| Your instructions |
Please return the whole listing word for word.

+ + +

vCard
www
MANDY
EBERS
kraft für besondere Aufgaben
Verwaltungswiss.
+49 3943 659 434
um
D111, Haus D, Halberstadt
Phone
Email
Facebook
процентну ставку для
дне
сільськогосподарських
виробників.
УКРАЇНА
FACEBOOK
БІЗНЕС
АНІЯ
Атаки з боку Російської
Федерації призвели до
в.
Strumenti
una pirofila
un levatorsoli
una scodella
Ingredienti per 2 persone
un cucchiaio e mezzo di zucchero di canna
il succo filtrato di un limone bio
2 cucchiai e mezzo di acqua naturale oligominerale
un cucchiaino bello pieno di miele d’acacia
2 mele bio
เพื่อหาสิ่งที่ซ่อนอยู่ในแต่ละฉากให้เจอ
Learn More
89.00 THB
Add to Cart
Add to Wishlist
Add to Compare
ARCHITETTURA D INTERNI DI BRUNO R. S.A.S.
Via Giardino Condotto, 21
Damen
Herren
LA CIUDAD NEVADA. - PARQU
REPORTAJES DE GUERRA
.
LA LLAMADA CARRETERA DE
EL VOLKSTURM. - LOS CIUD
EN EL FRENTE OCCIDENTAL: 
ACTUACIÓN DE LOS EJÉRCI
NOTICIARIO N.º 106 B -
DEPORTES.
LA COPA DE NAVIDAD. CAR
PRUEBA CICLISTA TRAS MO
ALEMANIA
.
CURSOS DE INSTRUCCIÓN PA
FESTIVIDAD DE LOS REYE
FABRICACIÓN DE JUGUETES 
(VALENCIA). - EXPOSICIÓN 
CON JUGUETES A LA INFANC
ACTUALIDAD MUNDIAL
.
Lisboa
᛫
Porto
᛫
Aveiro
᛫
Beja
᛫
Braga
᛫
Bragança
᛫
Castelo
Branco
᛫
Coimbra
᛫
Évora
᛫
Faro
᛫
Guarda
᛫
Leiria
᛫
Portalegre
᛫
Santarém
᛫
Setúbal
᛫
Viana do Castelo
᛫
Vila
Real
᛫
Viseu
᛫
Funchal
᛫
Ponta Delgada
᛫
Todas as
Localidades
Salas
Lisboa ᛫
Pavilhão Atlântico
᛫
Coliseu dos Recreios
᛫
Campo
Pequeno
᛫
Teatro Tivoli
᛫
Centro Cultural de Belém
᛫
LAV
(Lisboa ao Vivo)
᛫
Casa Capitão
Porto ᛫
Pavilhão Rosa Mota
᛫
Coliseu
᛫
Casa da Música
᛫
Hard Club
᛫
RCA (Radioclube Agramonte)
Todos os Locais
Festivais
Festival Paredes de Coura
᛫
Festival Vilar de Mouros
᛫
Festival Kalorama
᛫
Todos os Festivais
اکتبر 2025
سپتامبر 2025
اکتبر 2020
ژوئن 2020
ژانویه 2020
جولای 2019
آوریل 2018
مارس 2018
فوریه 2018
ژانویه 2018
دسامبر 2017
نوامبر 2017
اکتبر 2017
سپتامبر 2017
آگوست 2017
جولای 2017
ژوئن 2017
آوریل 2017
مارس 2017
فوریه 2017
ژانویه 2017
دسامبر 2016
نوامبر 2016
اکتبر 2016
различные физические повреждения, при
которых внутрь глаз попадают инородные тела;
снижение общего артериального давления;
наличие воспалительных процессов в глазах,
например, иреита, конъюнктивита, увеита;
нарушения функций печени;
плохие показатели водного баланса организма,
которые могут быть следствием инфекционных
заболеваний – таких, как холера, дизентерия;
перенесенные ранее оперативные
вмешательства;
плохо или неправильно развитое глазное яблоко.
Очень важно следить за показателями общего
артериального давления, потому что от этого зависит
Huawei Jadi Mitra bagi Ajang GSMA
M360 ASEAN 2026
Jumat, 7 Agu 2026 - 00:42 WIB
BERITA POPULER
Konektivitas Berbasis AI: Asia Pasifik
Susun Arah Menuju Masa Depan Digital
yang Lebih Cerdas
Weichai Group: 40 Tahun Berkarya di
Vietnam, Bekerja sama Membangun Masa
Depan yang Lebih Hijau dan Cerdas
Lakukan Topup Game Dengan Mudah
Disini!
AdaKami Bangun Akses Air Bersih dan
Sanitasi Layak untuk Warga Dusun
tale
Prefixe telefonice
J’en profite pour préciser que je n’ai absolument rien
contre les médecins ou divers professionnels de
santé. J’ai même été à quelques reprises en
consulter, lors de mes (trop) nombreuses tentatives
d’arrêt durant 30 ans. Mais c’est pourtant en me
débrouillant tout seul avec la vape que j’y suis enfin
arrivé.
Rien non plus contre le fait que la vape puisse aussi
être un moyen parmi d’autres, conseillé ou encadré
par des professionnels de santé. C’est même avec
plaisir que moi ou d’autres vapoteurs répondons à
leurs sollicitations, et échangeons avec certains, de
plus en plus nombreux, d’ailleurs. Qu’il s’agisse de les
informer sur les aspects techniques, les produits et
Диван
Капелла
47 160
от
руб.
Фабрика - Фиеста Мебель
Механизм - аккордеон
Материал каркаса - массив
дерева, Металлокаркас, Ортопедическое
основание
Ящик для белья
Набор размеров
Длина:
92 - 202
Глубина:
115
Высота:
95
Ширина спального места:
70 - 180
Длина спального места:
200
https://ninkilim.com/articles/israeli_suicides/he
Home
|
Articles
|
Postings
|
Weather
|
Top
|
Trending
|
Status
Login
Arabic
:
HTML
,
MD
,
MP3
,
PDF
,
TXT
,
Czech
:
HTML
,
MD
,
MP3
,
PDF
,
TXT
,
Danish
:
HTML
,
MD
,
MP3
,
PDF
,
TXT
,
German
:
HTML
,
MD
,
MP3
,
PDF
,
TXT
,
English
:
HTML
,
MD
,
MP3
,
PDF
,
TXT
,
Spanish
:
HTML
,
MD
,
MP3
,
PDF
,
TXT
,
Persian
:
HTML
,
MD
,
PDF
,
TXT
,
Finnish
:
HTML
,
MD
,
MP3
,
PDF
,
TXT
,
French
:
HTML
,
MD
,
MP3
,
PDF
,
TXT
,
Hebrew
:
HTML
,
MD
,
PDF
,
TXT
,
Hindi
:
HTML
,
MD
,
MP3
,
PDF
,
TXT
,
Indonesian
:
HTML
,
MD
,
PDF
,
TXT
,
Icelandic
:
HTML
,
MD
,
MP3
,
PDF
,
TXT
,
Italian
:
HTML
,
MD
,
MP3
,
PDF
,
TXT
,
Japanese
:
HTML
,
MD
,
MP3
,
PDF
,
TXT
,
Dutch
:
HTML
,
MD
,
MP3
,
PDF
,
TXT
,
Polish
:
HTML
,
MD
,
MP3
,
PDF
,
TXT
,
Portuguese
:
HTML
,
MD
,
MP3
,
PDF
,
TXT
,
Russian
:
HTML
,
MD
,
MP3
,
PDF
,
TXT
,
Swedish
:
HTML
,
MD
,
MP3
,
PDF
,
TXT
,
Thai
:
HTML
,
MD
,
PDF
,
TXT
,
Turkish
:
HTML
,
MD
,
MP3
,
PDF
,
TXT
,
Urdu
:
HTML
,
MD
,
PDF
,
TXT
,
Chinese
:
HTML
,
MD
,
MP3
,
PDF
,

+ + +

| Written reply |
vCard
www
MANDY
EBERS
kraft für besondere Aufgaben
Verwaltungswiss.
+49 3943 659 434
um
D111, Haus D, Halberstadt
Phone
Email
Facebook
процентну ставку для
дне
сільськогосподарських
виробників.
УКРАЇНА
FACEBOOK
БІЗНЕС
АНІЯ
Атаки з боку Російської
Федерації призвели до
в.
Strumenti
una pirofila
un levatorsoli
una scodella
Ingredienti per 2 persone
un cucchiaio e mezzo di zucchero di canna
il succo filtrato di un limone bio
2 cucchiai e mezzo di acqua naturale oligominerale
un cucchiaino bello pieno di miele d’acacia
2 mele bio
เพื่อหาสิ่งที่ซ่อนอยู่ในแต่ละฉากให้เจอ
Learn More
89.00 THB
Add to Cart
Add to Wishlist
Add to Compare
ARCHITETTURA D INTERNI DI BRUNO R. S.A.S.
Via Giardino Condotto, 21
Damen
Herren
LA CIUDAD NEVADA. - PARQU
REPORTAJES DE GUERRA
.
LA LLAMADA CARRETERA DE
EL VOLKSTURM. - LOS CIUD
EN EL FRENTE OCCIDENTAL: 
ACTUACIÓN DE LOS EJÉRCI
NOTICIARIO N.º 106 B -
DEPORTES.
LA COPA DE NAVIDAD. CAR
PRUEBA CICLISTA TRAS MO
ALEMANIA
.
CURSOS DE INSTRUCCIÓN PA
FESTIVIDAD DE LOS REYE
FABRICACIÓN DE JUGUETES 
(VALENCIA). - EXPOSICIÓN 
CON JUGUETES A LA INFANC
ACTUALIDAD MUNDIAL
.
Lisboa
᛫
Porto
᛫
Aveiro
᛫
Beja
᛫
Braga
᛫
Bragança
᛫
Castelo
Branco
᛫
Coimbra
᛫
Évora
᛫
Faro
᛫
Guarda
᛫
Leiria
᛫
Portalegre
᛫
Santarém
᛫
Setúbal
᛫
Viana do Castelo
᛫
Vila
Real
᛫
Viseu
᛫
Funchal
᛫
Ponta Delgada
᛫
Todas as
Localidades
Salas
Lisboa ᛫
Pavilhão Atlântico
᛫
Coliseu dos Recreios
᛫
Campo
Pequeno
᛫
Teatro Tivoli
᛫
Centro Cultural de Belém
᛫
LAV
(Lisboa ao Vivo)
᛫
Casa Capitão
Porto ᛫
Pavilhão Rosa Mota
᛫
Coliseu
᛫
Casa da Música
᛫
Hard Club
᛫
RCA (Radioclube Agramonte)
Todos os Locais
Festivais
Festival Paredes de Coura
᛫
Festival Vilar de Mouros
᛫
Festival Kalorama
᛫
Todos os Festivais
اکتبر 2025
سپتامبر 2025
اکتبر 2020
ژوئن 2020
ژانویه 2020
جولای 2019
آوریل 2018
مارس 2018
فوریه 2018
ژانویه 2018
دسامبر 2017
نوامبر 2017
اکتبر 2017
سپتامبر 2017
آگوست 2017
جولای 2017
ژوئن 2017
آوریل 2017
مارس 2017
فوریه 2017
ژانویه 2017
دسامبر 2016
نوامبر 2016
اکتبر 2016
различные физические повреждения, при
которых внутрь глаз попадают инородные тела;
снижение общего артериального давления;
наличие воспалительных процессов в глазах,
например, иреита, конъюнктивита, увеита;
нарушения функций печени;
плохие показатели водного баланса организма,
которые могут быть следствием инфекционных
заболеваний – таких, как холера, дизентерия;
перенесенные ранее оперативные
вмешательства;
плохо или неправильно развитое глазное яблоко.
Очень важно следить за показателями общего
артериального давления, потому что от этого зависит
Huawei Jadi Mitra bagi Ajang GSMA
M360 ASEAN 2026
Jumat, 7 Agu 2026 - 00:42 WIB
BERITA POPULER
Konektivitas Berbasis AI: Asia Pasifik
Susun Arah Menuju Masa Depan Digital
yang Lebih Cerdas
Weichai Group: 40 Tahun Berkarya di
Vietnam, Bekerja sama Membangun Masa
Depan yang Lebih Hijau dan Cerdas
Lakukan Topup Game Dengan Mudah
Disini!
AdaKami Bangun Akses Air Bersih dan
Sanitasi Layak untuk Warga Dusun
tale
Prefixe telefonice
J’en profite pour préciser que je n’ai absolument rien
contre les médecins ou divers professionnels de
santé. J’ai même été à quelques reprises en
consulter, lors de mes (trop) nombreuses tentatives
d’arrêt durant 30 ans. Mais c’est pourtant en me
débrouillant tout seul avec la vape que j’y suis enfin
arrivé.
Rien non plus contre le fait que la vape puisse aussi
être un moyen parmi d’autres, conseillé ou encadré
par des professionnels de santé. C’est même avec
plaisir que moi ou d’autres vapoteurs répondons à
leurs sollicitations, et échangeons avec certains, de
plus en plus nombreux, d’ailleurs. Qu’il s’agisse de les
informer sur les aspects techniques, les produits et
Диван
Капелла
47 160
от
руб.
Фабрика - Фиеста Мебель
Механизм - аккордеон
Материал каркаса - массив
дерева, Металлокаркас, Ортопедическое
основание
Ящик для белья
Набор размеров
Длина:
92 - 202
Глубина:
115
Высота:
95
Ширина спального места:
70 - 180
Длина спального места:
200
https://ninkilim.com/articles/israeli_suicides/he
Home
|
Articles
|
Postings
|
Weather
|
Top
|
Trending
|
Status
Login
Arabic
:
HTML
,
MD
,
MP3
,
PDF
,
TXT
,
Czech
:
HTML
,
MD
,
MP3
,
PDF
,
TXT
,
Danish
:
HTML
,
MD
,
MP3
,
PDF
,
TXT
,
German
:
HTML
,
MD
,
MP3
,
PDF
,
TXT
,
English
:
HTML
,
MD
,
MP3
,
PDF
,
TXT
,
Spanish
:
HTML
,
MD
,
MP3
,
PDF
,
TXT
,
Persian
:
HTML
,
MD
,
PDF
,
TXT
,
Finnish
:
HTML
,
MD
,
MP3
,
PDF
,
TXT
,
French
:
HTML
,
MD
,
MP3
,
PDF
,
TXT
,
Hebrew
:
HTML
,
MD
,
PDF
,
TXT
,
Hindi
:
HTML
,
MD
,
MP3
,
PDF
,
TXT
,
Indonesian
:
HTML
,
MD
,
PDF
,
TXT
,
Icelandic
:
HTML
,
MD
,
MP3
,
PDF
,
TXT
,
Italian
:
HTML
,
MD
,
MP3
,
PDF
,
TXT
,
Japanese
:
HTML
,
MD
,
MP3
,
PDF
,
TXT
,
Dutch
:
HTML
,
MD
,
MP3
,
PDF
,
TXT
,
Polish
:
HTML
,
MD
,
MP3
,
PDF
,
TXT
,
Portuguese
:
HTML
,
MD
,
MP3
,
PDF
,
TXT
,
Russian
:
HTML
,
MD
,
MP3
,
PDF
,
TXT
,
Swedish
:
HTML
,
MD
,
MP3
,
PDF
,
TXT
,
Thai
:
HTML
,
MD
,
PDF
,
TXT
,
Turkish
:
HTML
,
MD
,
MP3
,
PDF
,
TXT
,
Urdu
:
HTML
,
MD
,
PDF
,
TXT
,
Chinese
:
HTML
,
MD
,
MP3
,
PDF
,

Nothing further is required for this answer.